━━━ Collected material

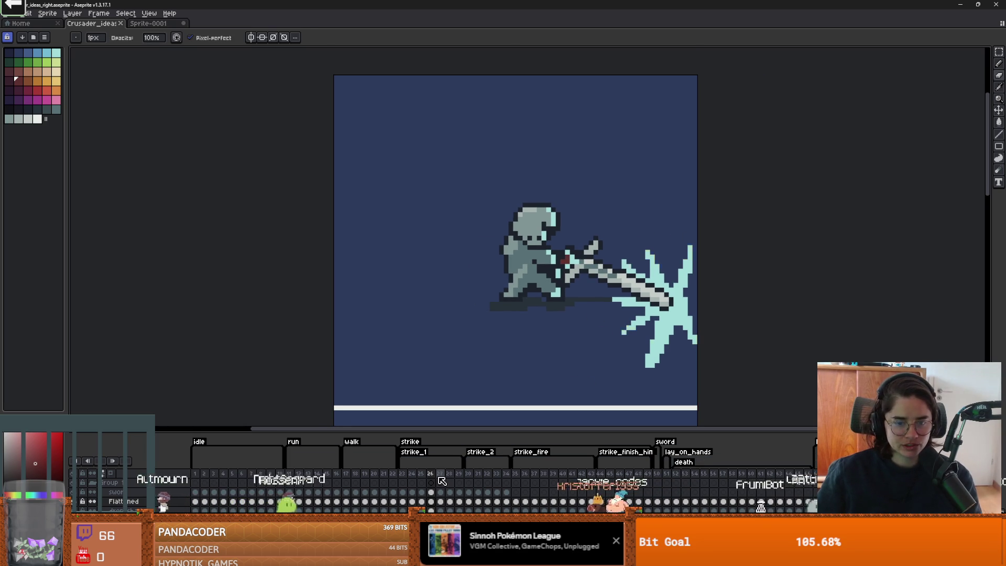
# Step: On frame 27, erase the sword and the knight's body and legs with a 4px eraser
pyautogui.click(442, 482)
pyautogui.scroll(1, 574, 291)
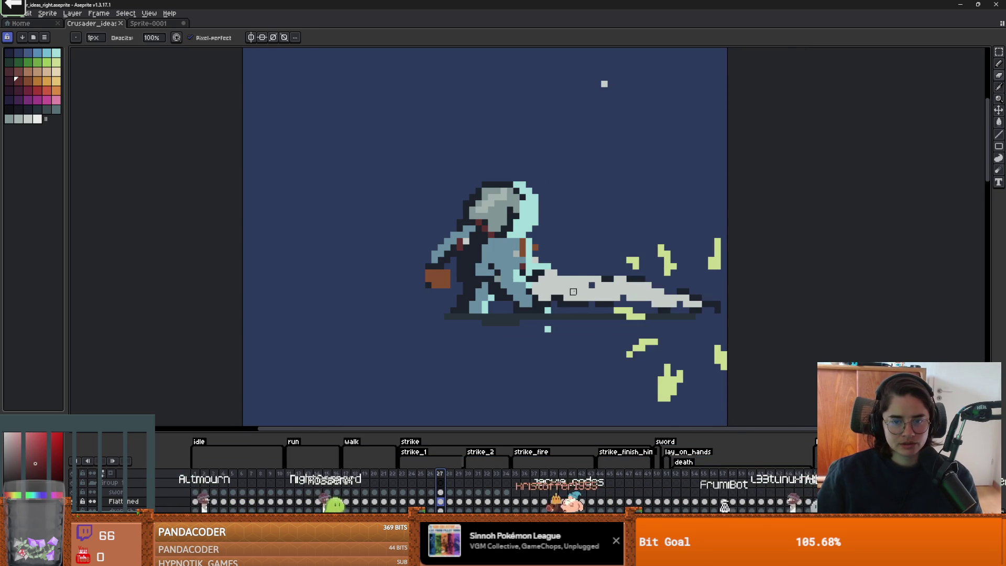
pyautogui.scroll(1, 573, 291)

━━━━━━

**Your assignment:**
Transcribe all of the lines above exactly as given. The pictures stay out.

**Exercise result:**
# Step: On frame 27, erase the sword and the knight's body and legs with a 4px eraser
pyautogui.click(442, 482)
pyautogui.scroll(1, 574, 291)
pyautogui.scroll(1, 573, 291)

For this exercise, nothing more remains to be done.